Gaz russe : l’hypocrisie générale de l’Europe
Le journal les Échos rapportent comment Marion Van Renterghem décrypte le plan de Vladimir Poutine pour isoler l’Ukraine et renforcer l’addiction de l’Europe au gaz naturel russe. Elle pose la question de l’incohérence géopolitique, et même du cynisme, des dirigeants européens « sous influence ».
Sans le sabotage anonyme du plus grand pipeline sous-marin du monde, au large de l’île danoise de Bornholm, ce 26 septembre 2022, Vladimir Poutine pourrait encore savourer la satisfaction de tenir l’Europe en laisse grâce à un gazoduc de 10 milliards d’euros, financé pour moitié par cinq groupes européens (Engie, Shell, OMV, Uniper et Wintershall), au côté du géant russe Gazprom.
Ardemment voulu par le Kremlin et… l’ancienne chancelière allemande, Angela Merkel, le gazoduc Nord Stream 2 (inauguré en 2021), qui contourne soigneusement la Pologne et l’Ukraine, s’est soudainement transformé en symbole de la faiblesse et de la coupable incohérence de l’Union européenne.
Avec la guerre en Ukraine, c’est même devenu le stigmate d’ « une des plus gigantesques erreurs stratégiques du XXIe siècle ». Marion Van Renterghem (prix Albert Londres) ne mâche pas ses mots dans ce thriller géopolitique captivant qui est plus qu’une allégorie. Dans un style vif et sans détour, elle retourne avec ardeur le couteau dans la plaie….
Le chef du Kremlin a réussi à berner ou à endormir une grande partie de la classe politique européenne, à travers une armada d’agents d’influence, d’ « idiots utiles ou d’alliés malgré eux », en puisant largement dans la « lâcheté de beaucoup et la naïveté de tous »… dont certains politiques français comme Fillon ou Sarkhosy .
D’autant que la biographe d’Angela Merkel n’épargne personne : ni l’ancienne chancelière elle-même, ni le chancelier Gerhard Schröder, l’un des principaux artisans du vaste réseau de complicités de Poutine, ni l’ancien patron du SPD et puissant ministre de l’Economie et de l’Energie, Sigmar Gabriel, l’un des rares à faire son autocritique.
Au bout du compte, le gazoduc Nord Stream (avec ses deux jumeaux inaugurés à dix ans d’intervalle) apparaît surtout comme l’ultime stigmate de la faiblesse coupable des Européens confrontés au cynisme absolu du régime poutinien.
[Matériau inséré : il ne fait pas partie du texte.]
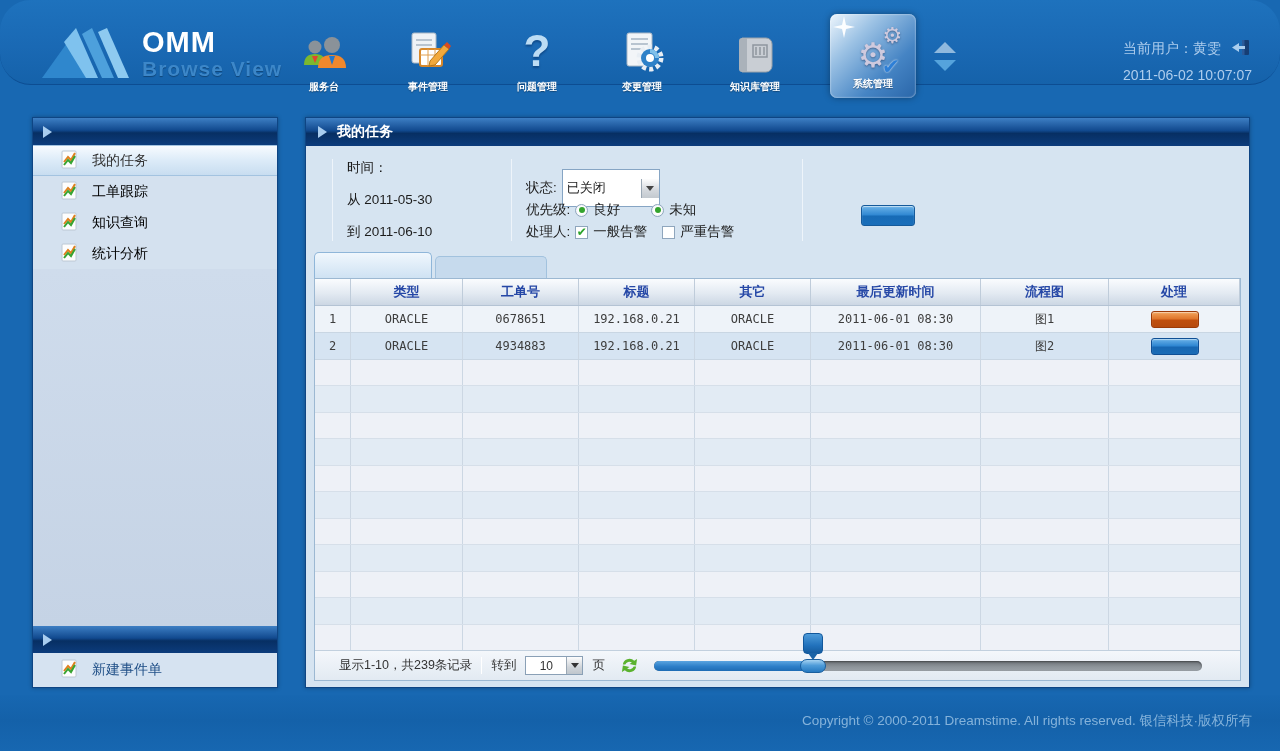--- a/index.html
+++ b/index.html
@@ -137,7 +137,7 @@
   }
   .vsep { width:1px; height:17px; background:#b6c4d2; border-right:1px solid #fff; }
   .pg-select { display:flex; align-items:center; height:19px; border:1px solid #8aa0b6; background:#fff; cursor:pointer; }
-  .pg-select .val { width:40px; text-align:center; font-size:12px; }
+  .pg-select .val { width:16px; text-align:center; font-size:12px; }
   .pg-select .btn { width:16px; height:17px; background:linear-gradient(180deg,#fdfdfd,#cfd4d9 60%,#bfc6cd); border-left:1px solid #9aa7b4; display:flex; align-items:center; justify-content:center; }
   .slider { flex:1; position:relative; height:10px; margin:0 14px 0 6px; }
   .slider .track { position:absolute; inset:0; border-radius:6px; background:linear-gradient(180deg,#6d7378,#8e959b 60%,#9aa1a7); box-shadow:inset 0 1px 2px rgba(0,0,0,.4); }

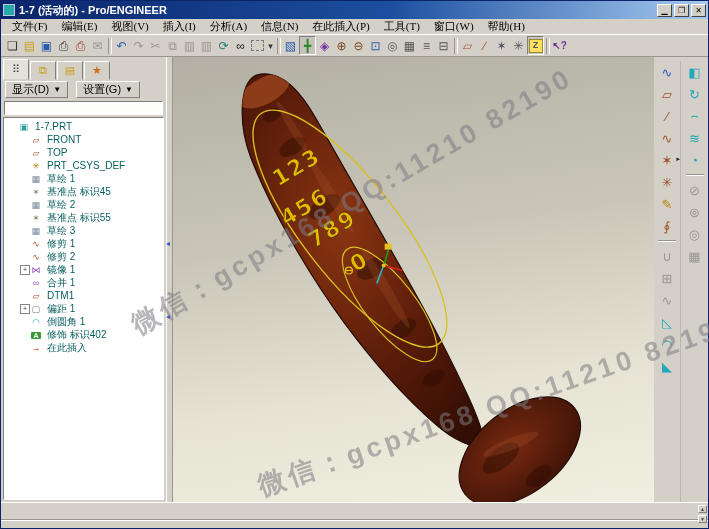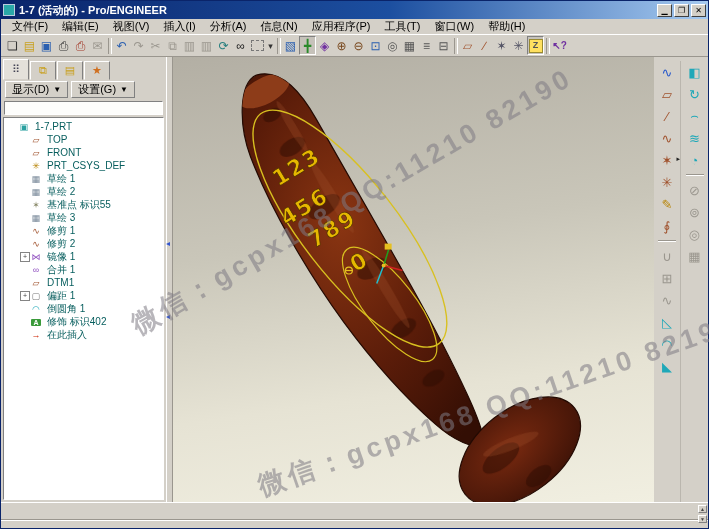--- a/index.html
+++ b/index.html
@@ -21,7 +21,7 @@
   
   .menubar { height:15px; display:flex; align-items:center; font-size:11px;
     background:#d4d0c8; padding-left:4px; flex:0 0 auto; }
-  .menu-item { padding:0 7px; white-space:nowrap; color:#000; }
+  .menu-item { padding:0 7px; white-space:nowrap; color:#000;font-family:Liberation Serif, serif; }
 
   
   .toolbar { height:23px; display:flex; align-items:center; background:#d4d0c8;

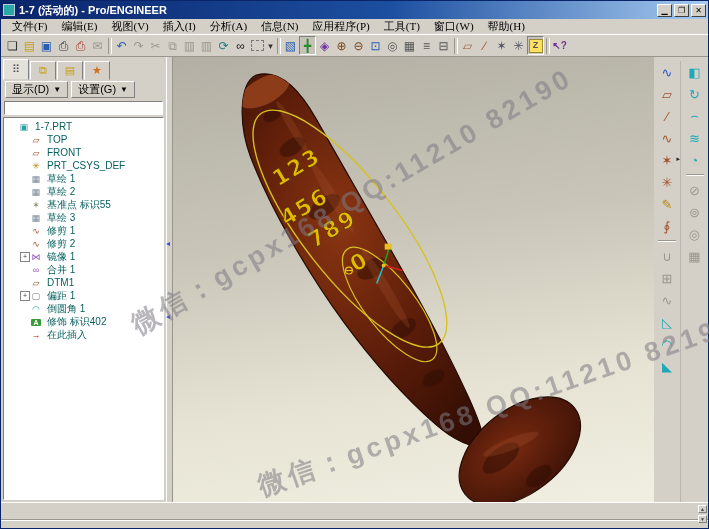--- a/index.html
+++ b/index.html
@@ -206,7 +206,7 @@
 
       <span class="menu-item" data-name="menu-item">信息(N)</span>
 
-      <span class="menu-item" data-name="menu-item">应用程序(P)</span>
+      <span class="menu-item" data-name="menu-item">在此插入(P)</span>
 
       <span class="menu-item" data-name="menu-item">工具(T)</span>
Face à l’obstination de Merkel qui a fait du nouveau gazoduc jumeau de Nord Stream 1 un « impératif catégorique », ni l’opposition des Polonais, ni celle des Baltes, des Slovaques ou des Tchèques ne pèseront du moindre poids.
Surtout, Angela Merkel se refuse à voir que le deuxième gazoduc sous la Baltique fait voler en éclats la sécurité stratégique de l’Ukraine.